Deploying SciPy on AWS

Fun and games with Elastic Beanstalk config files

This is a bit of a technical post for RiskTree, but I thought that it would be worth making this available in case anyone else has the same problem. We’re currently developing some new features for RiskTree (hint: Monte Carlo risk analysis) and these require some sophisticated mathematical processing. The best way to do this, without reinventing the wheel, is by using the SciPy library.

All went well in developing the new code, and it was soon up and running in the development environment. This was looking good. And then we pushed it into our test environment, hosted in AWS Elastic Beanstalk (EB).
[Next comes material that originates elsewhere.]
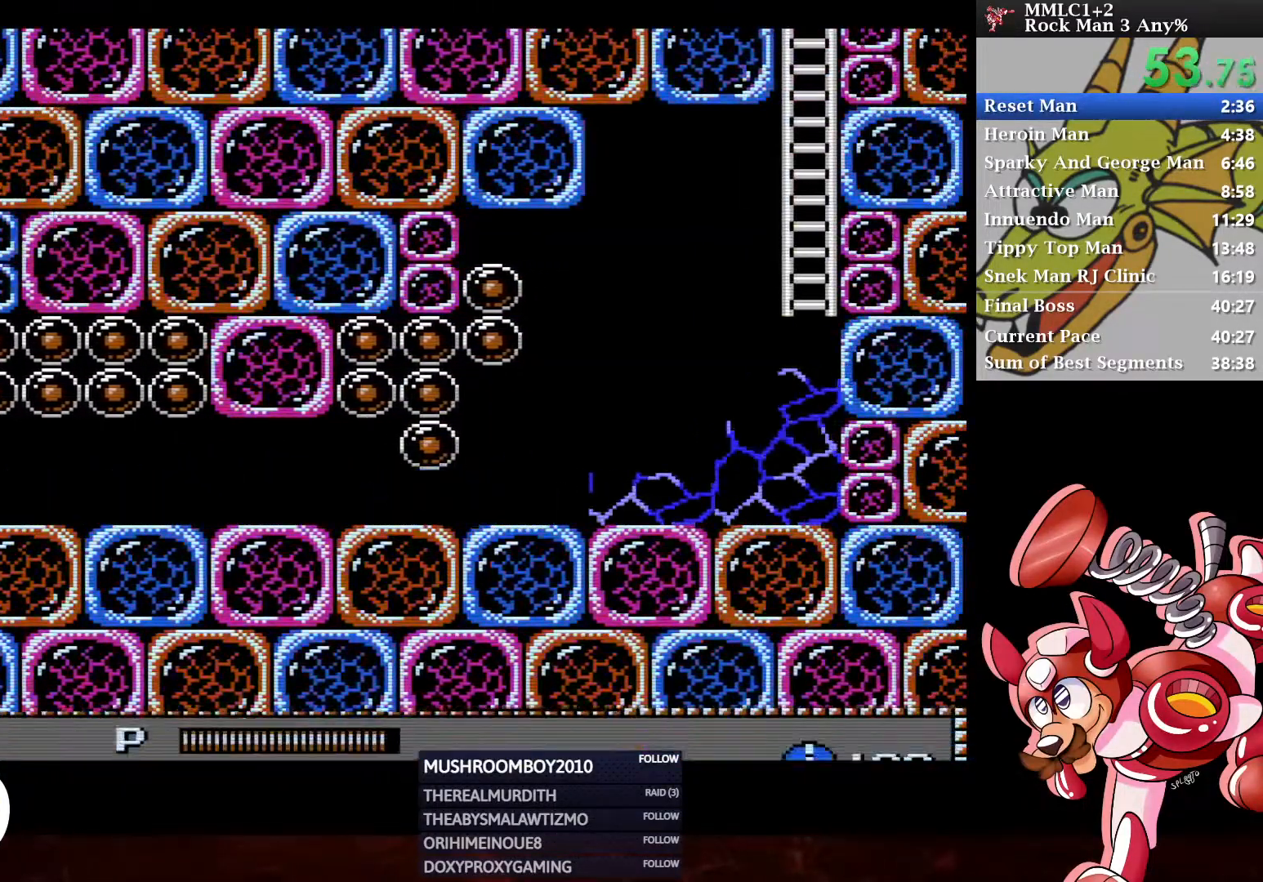
{"buttons": [], "left_stick": "center", "right_stick": "center", "events": [[17, "START", "up"], [283, "DPAD_LEFT", "down"], [333, "START", "down"], [367, "DPAD_LEFT", "up"], [467, "START", "up"]]}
Here’s where things went wrong, and in an unusual way. Normally when we deploy, one of two things happen. Most frequently, the new build just works. Occasionally we get the dreaded ‘Internal Server Error’ message, and realize that one of the Python packages has had a problem with versioning. This time, it just hung. No response at all, until a gateway timeout from the Elastic Load Balancer occurred. So we checked the EB logs, and these were equally unhelpful:

Script timed out before returning headers: application.py

So what was going on? We checked the packages and the dependencies for SciPy, which was the only server-side change that we were making. Everything matched with our locally hosted Dev environment. Next we started searching for information about SciPy incompatibilities with EB. There is surprisingly little to be found. Fortunately, one of the results was a blog by David McKeown, who had run into exactly the same problem. Despite, by his own admission, having little experience of Python, he carefully and forensically broke the problem down into pieces and determined the cause to be running SciPy with WSGI in the Apache server used in Elastic Beanstalk. It appears to be a problem with running C extension modules, which are used by NumPy, which is a dependency for SciPy to run. Even better, David’s blog post provided a solution. We were able to take his code and rework it to fix the problem for RiskTree.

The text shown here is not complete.